While U.S. President George W. Bush praised Israel’s peace efforts by taking steps to withdraw from occupied Gaza, the extra aid indicates that it is really the U.S. making it possible. But before cheering the U.S., take a step back and analyze the bigger picture. Bush said in last week’s summit with Israeli Prime Minister Ariel Sharon that the U.S. is “now ready to help the Palestinians seize the moment that this prime minister has provided in Gaza” in order to boost the economy and move forward with the roadmap to create a “viable” Palestinian state. However, huge amounts of U.S. money are going directly to Israel, while the Palestinians will only receive a total of 200 million dollars, a tenth of which will be paid to Israel for past-due utility bills and a fourth of which will go toward transit points between Israeli and Palestinian areas, leaving doubts as to whom the funds really benefit.

Where then is the real assistance? How is this an effective process toward peace? And is the U.S. really an honest broker in mediating peace between the Palestinians and Israelis?

Take a look at the history of U.S. financial assistance to the region: according to a March 2005 Congressional Research Service Issue Brief for Congress, entitled “Israel: U.S. Foreign Assistance,” since 1985 the U.S. has given Israel three billion dollars a year in grants; and since 1976 Israel has been the “largest annual recipient of U.S. aid and is the largest recipient of cumulative U.S. assistance since World War II.” And although it is U.S. policy that no assistance to Israel be used in the Occupied Palestinian Territories, the fact that the aid is given as direct government-to-government budgetary support without any specific project stipulations leaves Israel the capability to use U.S. aid in any way it chooses. Hence, there is no accounting for how Israel really uses the funds.

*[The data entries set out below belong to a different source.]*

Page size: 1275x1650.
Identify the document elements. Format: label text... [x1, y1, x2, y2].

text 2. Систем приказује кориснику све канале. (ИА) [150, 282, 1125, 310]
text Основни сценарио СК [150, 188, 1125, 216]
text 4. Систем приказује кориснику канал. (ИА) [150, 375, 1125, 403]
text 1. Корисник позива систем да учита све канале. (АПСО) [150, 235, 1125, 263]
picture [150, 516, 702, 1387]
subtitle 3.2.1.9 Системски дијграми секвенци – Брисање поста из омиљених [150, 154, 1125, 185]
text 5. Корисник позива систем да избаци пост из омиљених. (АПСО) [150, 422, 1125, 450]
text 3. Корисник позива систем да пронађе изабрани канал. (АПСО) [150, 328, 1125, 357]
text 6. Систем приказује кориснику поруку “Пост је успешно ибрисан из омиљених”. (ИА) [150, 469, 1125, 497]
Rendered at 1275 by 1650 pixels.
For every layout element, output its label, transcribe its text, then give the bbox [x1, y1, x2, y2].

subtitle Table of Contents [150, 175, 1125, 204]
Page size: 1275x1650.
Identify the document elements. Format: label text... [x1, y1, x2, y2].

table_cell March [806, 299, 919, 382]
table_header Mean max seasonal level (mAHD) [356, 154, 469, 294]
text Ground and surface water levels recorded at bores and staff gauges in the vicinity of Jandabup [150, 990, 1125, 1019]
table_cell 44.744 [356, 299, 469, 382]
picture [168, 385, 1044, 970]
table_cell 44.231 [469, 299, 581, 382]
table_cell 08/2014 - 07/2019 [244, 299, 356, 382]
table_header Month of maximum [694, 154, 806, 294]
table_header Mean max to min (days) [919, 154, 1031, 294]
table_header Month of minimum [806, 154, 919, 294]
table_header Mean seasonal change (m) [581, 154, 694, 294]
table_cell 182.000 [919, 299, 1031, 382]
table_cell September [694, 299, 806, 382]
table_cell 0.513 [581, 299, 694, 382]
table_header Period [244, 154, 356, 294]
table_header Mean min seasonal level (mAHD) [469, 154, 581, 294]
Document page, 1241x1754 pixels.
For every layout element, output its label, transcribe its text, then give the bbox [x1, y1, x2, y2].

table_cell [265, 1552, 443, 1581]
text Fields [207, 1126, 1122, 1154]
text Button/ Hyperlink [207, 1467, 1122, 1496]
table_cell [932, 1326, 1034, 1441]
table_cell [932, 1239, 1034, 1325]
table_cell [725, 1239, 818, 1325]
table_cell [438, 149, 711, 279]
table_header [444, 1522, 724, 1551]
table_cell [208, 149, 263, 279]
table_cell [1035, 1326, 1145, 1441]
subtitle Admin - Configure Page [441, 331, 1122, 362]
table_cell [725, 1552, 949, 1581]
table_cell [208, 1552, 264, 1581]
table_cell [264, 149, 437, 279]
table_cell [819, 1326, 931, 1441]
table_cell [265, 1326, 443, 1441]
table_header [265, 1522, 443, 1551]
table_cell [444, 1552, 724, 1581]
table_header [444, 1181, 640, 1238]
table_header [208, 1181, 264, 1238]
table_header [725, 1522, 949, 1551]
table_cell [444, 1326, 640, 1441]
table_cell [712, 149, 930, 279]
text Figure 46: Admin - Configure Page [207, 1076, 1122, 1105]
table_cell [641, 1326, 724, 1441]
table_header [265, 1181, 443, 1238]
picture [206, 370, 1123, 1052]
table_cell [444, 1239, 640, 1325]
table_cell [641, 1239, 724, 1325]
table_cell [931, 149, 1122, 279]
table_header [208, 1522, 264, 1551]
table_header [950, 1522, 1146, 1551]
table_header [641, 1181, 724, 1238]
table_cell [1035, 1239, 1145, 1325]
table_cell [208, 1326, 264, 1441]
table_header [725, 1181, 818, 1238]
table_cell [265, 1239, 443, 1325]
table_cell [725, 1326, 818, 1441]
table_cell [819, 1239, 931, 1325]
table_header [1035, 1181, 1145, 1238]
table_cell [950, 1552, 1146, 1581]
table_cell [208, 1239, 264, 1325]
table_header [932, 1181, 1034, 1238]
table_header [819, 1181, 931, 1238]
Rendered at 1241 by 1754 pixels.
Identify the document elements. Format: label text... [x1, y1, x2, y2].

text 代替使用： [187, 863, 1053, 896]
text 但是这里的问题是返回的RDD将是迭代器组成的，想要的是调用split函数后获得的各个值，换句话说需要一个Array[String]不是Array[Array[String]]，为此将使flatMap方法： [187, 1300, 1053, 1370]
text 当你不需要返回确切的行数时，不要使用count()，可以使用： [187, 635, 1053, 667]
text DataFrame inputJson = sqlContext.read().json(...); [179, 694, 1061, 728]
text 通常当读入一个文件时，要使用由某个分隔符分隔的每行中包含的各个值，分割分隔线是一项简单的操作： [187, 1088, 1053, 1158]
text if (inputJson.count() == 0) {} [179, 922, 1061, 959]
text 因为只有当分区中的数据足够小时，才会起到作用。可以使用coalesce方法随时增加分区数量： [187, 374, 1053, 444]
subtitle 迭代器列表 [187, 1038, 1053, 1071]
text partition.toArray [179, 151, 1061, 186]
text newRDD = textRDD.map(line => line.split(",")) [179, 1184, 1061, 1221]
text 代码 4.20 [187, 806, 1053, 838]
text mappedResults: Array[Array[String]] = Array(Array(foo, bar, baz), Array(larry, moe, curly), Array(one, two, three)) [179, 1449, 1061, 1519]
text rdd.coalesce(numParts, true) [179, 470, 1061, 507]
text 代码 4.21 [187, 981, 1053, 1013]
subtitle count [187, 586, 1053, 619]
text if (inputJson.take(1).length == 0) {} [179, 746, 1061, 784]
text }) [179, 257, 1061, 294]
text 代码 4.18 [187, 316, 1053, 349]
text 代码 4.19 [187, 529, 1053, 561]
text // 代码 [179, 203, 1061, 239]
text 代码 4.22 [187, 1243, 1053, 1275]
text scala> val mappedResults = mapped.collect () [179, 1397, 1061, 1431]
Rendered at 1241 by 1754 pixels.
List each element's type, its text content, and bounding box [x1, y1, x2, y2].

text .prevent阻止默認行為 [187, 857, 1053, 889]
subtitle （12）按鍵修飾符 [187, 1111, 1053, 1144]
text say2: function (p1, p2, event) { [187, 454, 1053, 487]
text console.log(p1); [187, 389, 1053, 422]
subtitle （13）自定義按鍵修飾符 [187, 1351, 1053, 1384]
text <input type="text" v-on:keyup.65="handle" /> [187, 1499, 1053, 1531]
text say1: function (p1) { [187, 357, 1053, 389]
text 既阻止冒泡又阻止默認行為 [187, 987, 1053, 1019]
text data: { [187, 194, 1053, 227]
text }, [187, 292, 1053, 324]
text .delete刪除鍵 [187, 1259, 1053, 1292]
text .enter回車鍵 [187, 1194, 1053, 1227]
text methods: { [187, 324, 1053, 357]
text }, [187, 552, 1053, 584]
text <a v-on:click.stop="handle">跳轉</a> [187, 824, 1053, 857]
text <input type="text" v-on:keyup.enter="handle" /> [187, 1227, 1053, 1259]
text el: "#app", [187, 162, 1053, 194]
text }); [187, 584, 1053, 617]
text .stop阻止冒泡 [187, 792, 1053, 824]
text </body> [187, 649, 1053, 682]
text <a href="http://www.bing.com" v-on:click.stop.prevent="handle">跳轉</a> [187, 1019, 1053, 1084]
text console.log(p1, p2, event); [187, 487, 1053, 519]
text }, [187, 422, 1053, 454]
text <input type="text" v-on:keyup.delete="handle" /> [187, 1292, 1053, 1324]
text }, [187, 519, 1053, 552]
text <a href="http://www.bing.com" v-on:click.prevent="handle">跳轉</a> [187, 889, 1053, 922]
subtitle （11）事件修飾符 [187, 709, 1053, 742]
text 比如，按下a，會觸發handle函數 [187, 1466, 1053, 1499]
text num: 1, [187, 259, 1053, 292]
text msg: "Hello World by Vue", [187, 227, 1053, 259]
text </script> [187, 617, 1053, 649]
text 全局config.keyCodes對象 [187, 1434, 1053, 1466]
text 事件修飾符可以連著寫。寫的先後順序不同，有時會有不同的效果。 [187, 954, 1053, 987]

At the same time, the Palestinians, who suffer from a thirty-eight year-old illegal and brutal occupation at the hands of Israelis, have only received a small fraction of aid money compared to Israel. And it is the Palestinians who face home and land demolitions, economic restrictions, destructive invasions, infrastructure collapse and lack of political, economic and social freedom. Furthermore, while Bush endorsed the unilateral Israeli disengagement plan as a positive step toward peace in the region, he also shattered hope for the Palestinians in negotiating vital issues of the conflict by expressing support for Israel to retain sovereignty over illegal settlements in the West Bank, to continue construction of the illegal Annexation Wall separating Israeli and Palestinian areas and to deny the resettlement of Palestinian refugees in Israel.

Thus, the entire movement of the peace process is misleading and blinded by the focus on Gaza. By giving even more money to Israel, the U.S. has clearly expressed its biases toward Israel and its lack of commitment to creating a viable solution to this persisting conflict. It is time for accountability. A fair mediator cannot and should not favor one side over the other; rewarding the aggressor amounts to punishing the victim. The U.S. should live up to its own values and finally promote true liberty, freedom and democracy.